After all, we run a trade deficit so we must be worse off for the exchange, right?

But if that were true, one should wonder how per capita GDP has grown significantly over the past 40 years even as we’ve consistently run trade deficits. For the record, the U.S. Census Bureau reports that the last time the United States ran a trade surplus was 1975. And in our mind, there is no reason to want to go back to the 1970s.

Trade is under fire for very real reasons, starting with the fact that many types of manufacturing jobs have been disappearing for decades. While other countries have been opening factories, towns across this country have watched as facilities were boarded up or repurposed into things that don’t employ hundreds of local workers.

That’s tough to watch, and exceedingly difficult to deal with for millions of Americans. One hard fact in that story is that trade both creates jobs as well as fuels the dynamic that changes the makeup of the national economy.

Consider a few details about trade. In the 1960s, the value of U.S. exports was about 9 percent of the national gross domestic product. Today, it’s 30 percent.

So this country — and its workers — have been gaining a lot from selling its goods and services abroad.

But there is another dynamic to this story, and that is the importance of trade is increasing in our economy. By some estimates, approximately 41 million jobs in the United States — roughly 1 in 5 — are linked to trade. A few decades ago, about 1 in 10 American workers had jobs linked to trade.

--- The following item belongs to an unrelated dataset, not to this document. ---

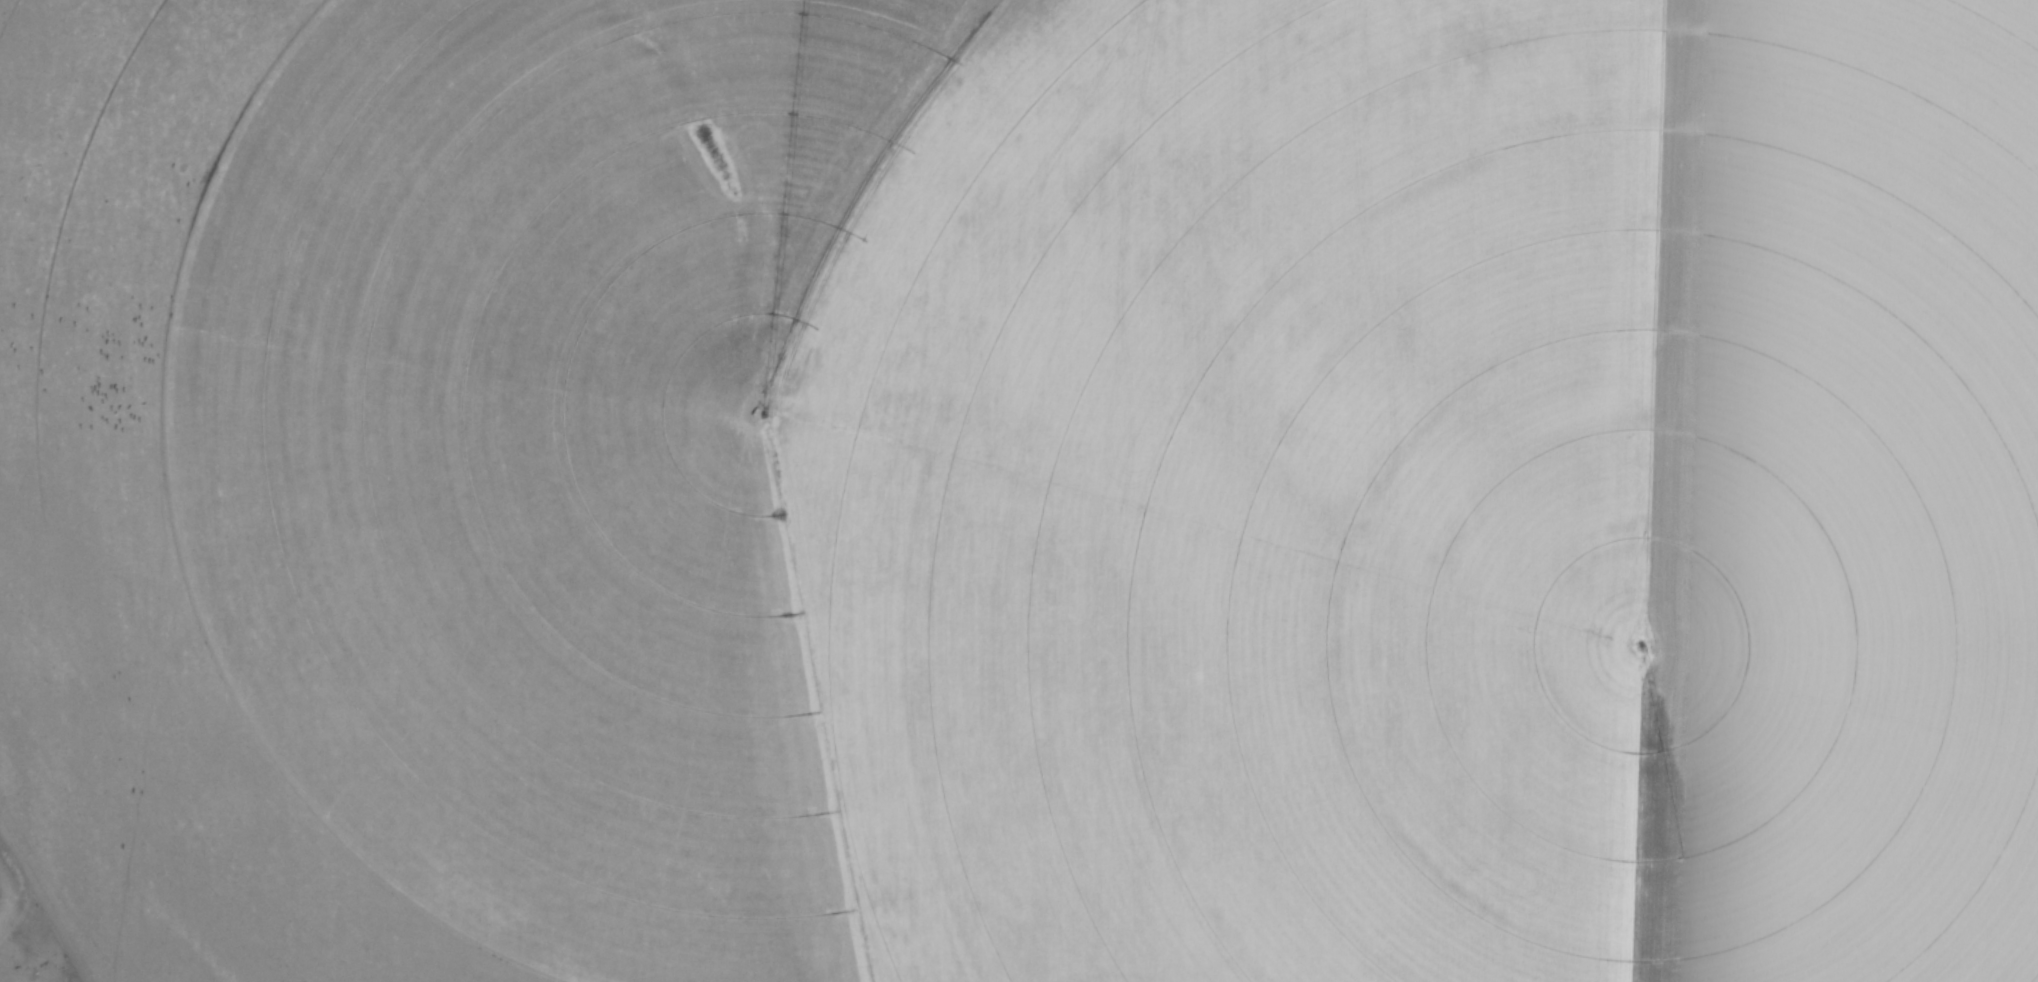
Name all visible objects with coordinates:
crop: (1023, 489)

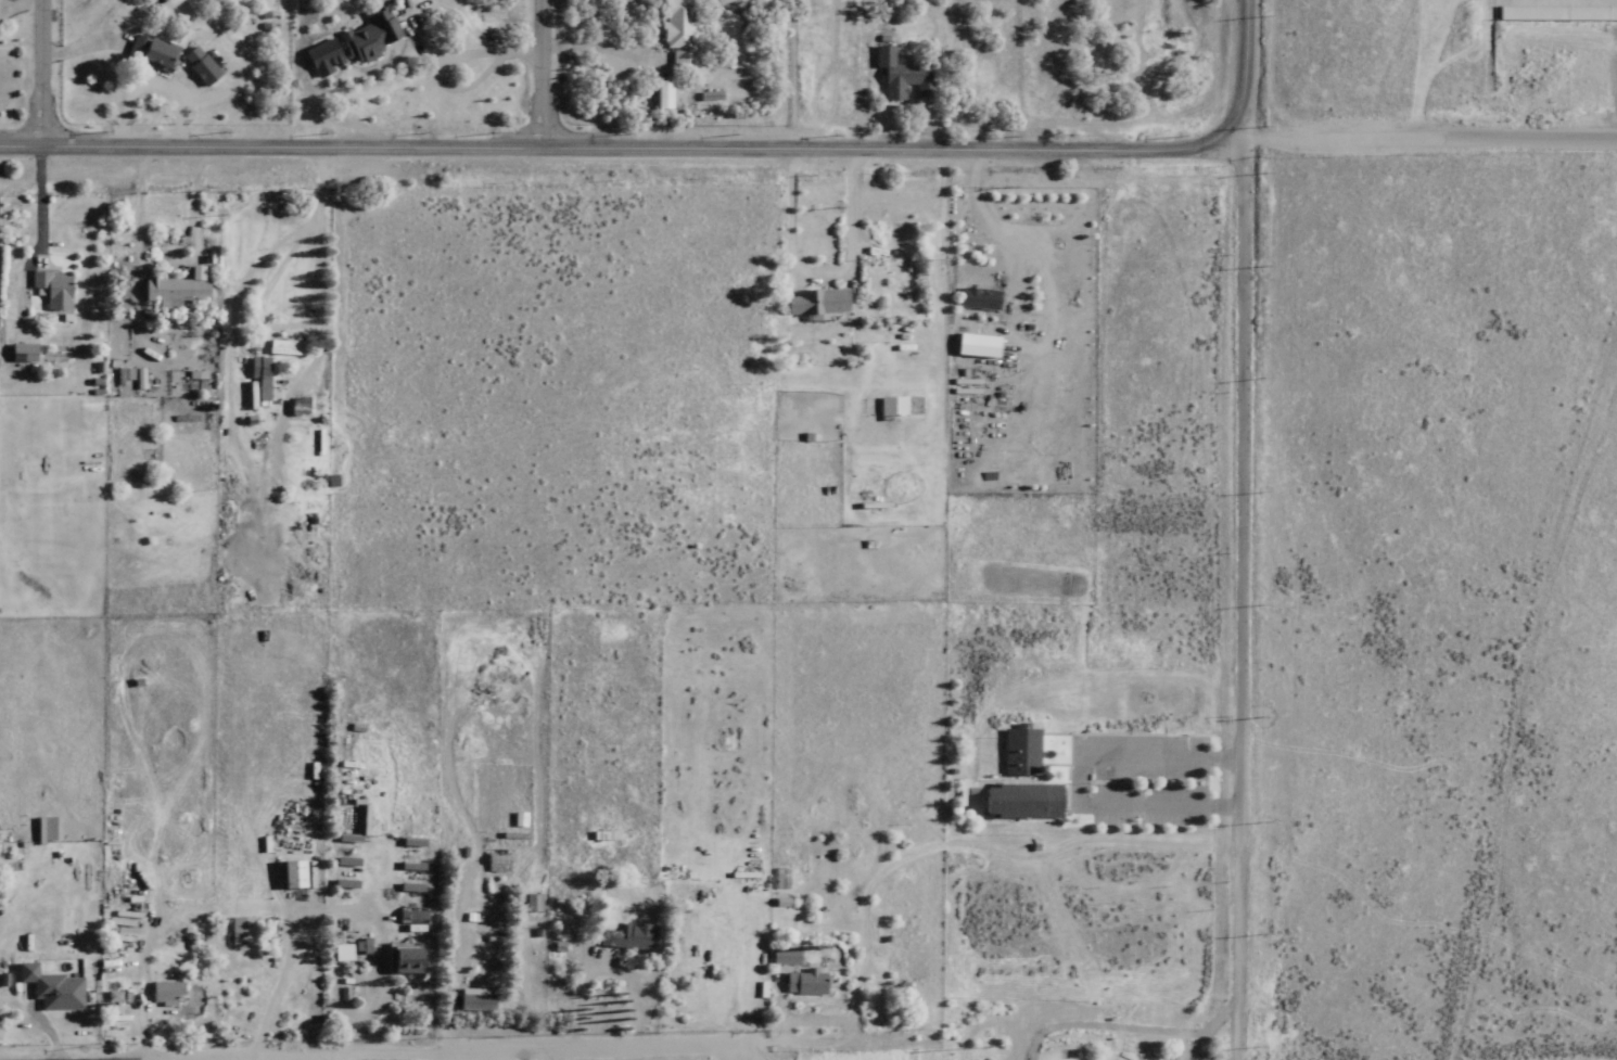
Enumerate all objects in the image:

What is happening on a massive scale is what economists call specialization. Many people realize that some countries are better at producing certain goods and services than others. But what is happening now is an increasing specialization across international borders in component parts.

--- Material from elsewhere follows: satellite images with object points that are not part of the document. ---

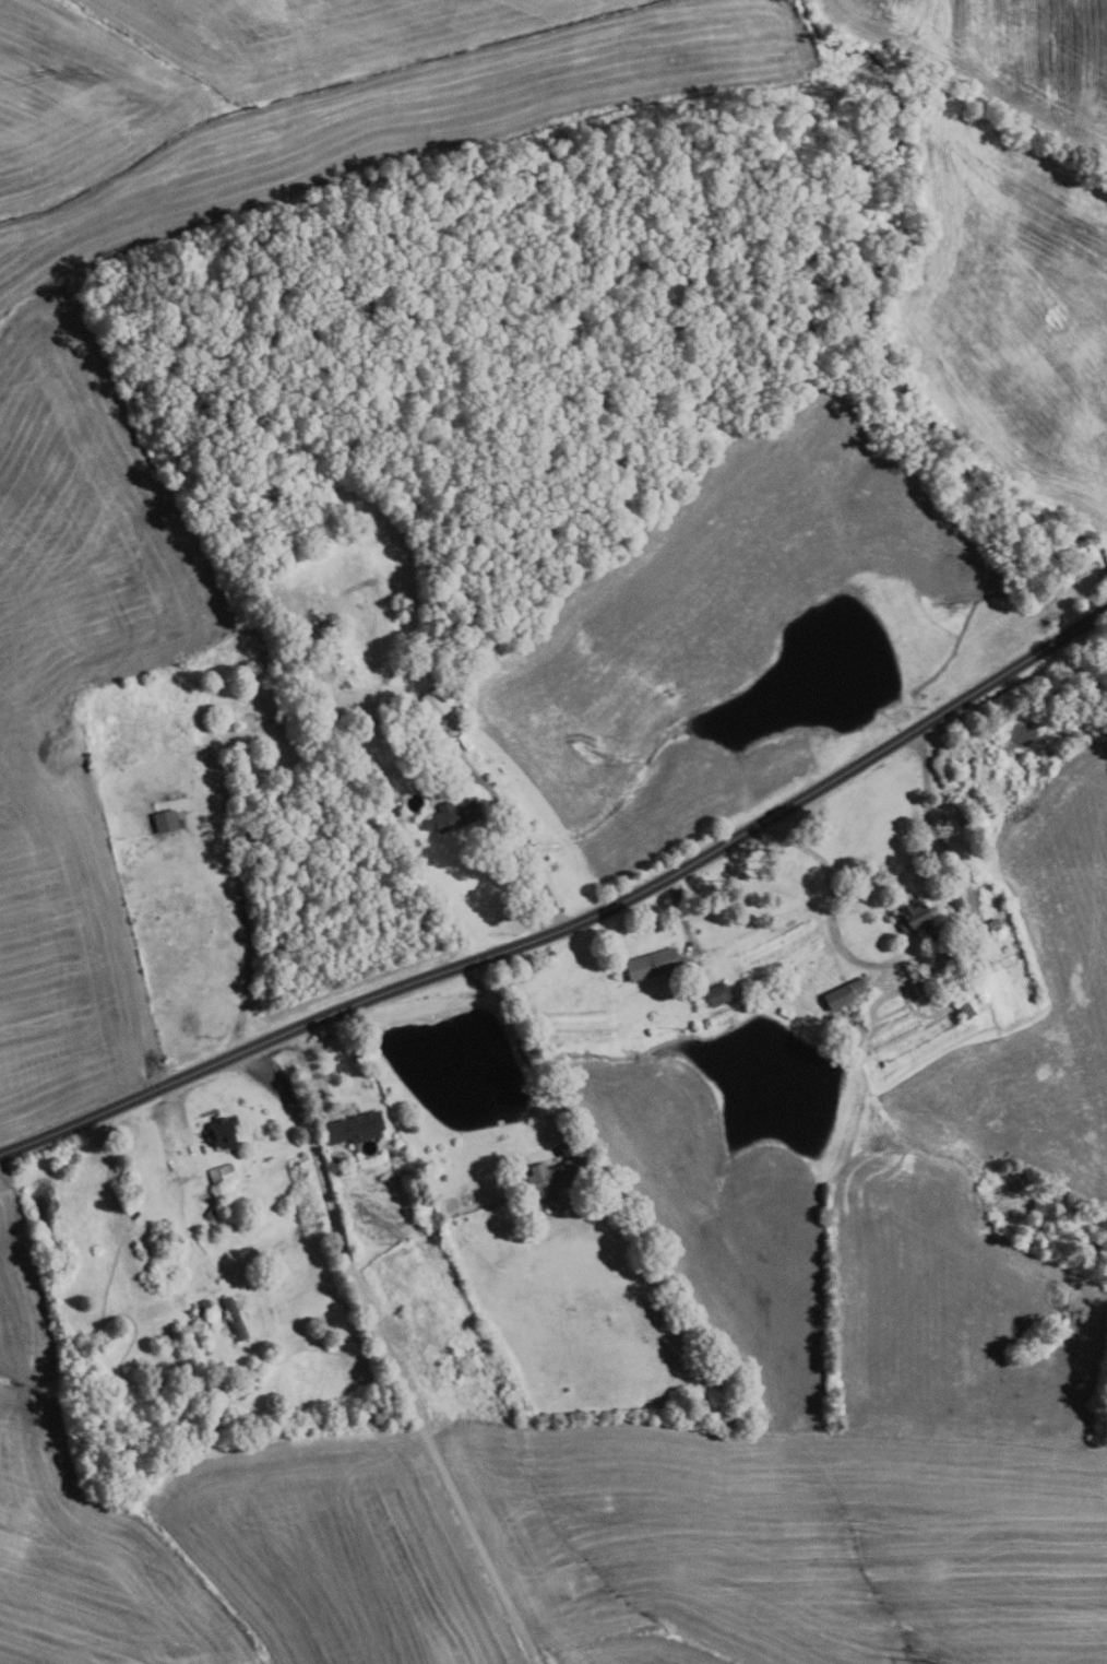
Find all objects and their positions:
crop: (1001, 55)
crop: (1010, 313)
crop: (113, 597)
crop: (709, 629)
building: (268, 687)
building: (432, 703)
building: (402, 730)
building: (465, 742)
building: (437, 745)
road: (451, 787)
building: (453, 814)
building: (168, 821)
building: (424, 825)
road: (522, 842)
road: (238, 897)
building: (956, 899)
building: (912, 917)
road: (123, 920)
road: (574, 923)
building: (990, 925)
building: (918, 940)
road: (927, 954)
building: (982, 958)
building: (647, 965)
building: (920, 977)
building: (713, 994)
building: (842, 994)
building: (966, 1005)
road: (516, 1047)
building: (352, 1128)
building: (224, 1130)
building: (221, 1174)
building: (557, 1177)
road: (325, 1200)
building: (215, 1208)
building: (204, 1313)
building: (236, 1317)
road: (460, 1514)

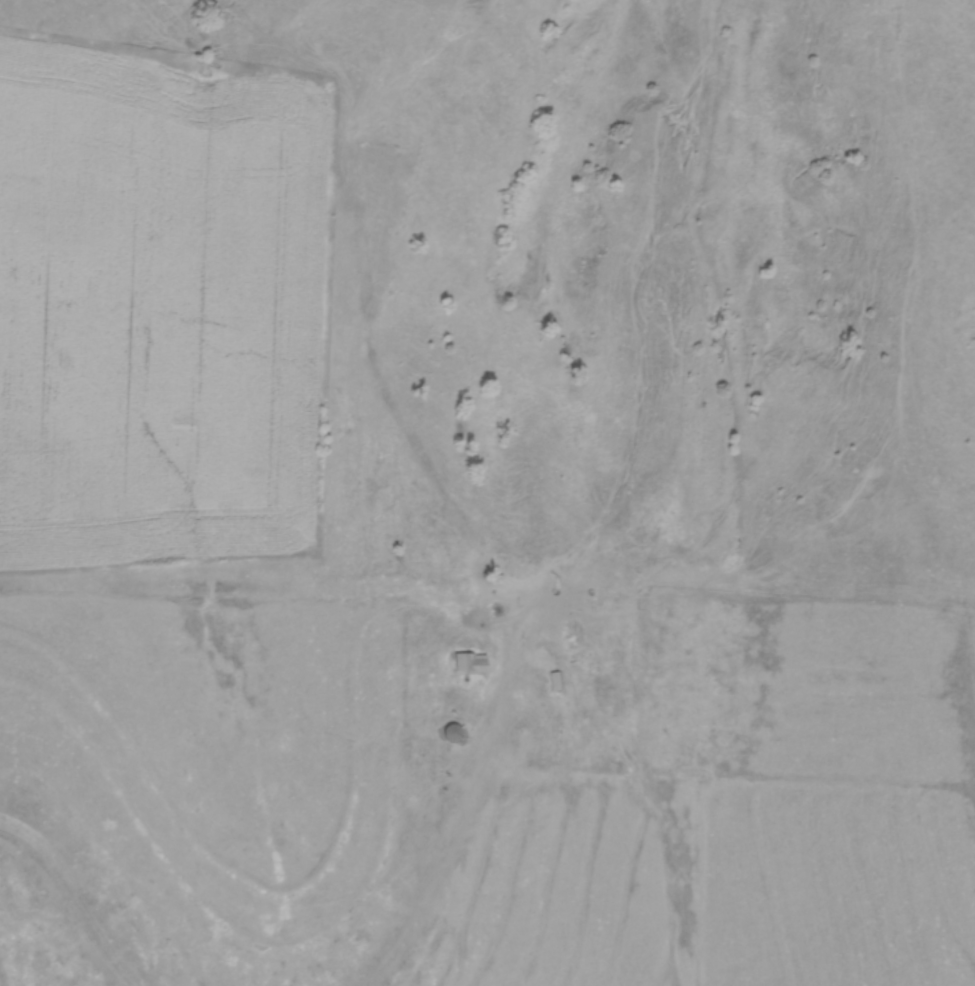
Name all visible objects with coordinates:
building: (468, 662)
building: (556, 683)
building: (452, 732)
road: (443, 863)
road: (75, 896)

In other words, companies are increasingly finding specialists in a variety of countries to make one part or another of what will eventually be assembled into a final product for consumers. The United States is exceedingly good at producing highly specialized goods and leads the world in several areas. But increasingly, the economy in the U.S. depends on keeping trade flows open in part to support jobs tied to international trade.

The takeaway from all of this is that the trade deficit exists — last year it was $566 billion — but it isn’t a deficit in the normal sense. It reflects the fact that Americans buy more goods from other countries than they buy from us. That’s not killing the U.S. economy; in many ways, it reveals our dynamic growth.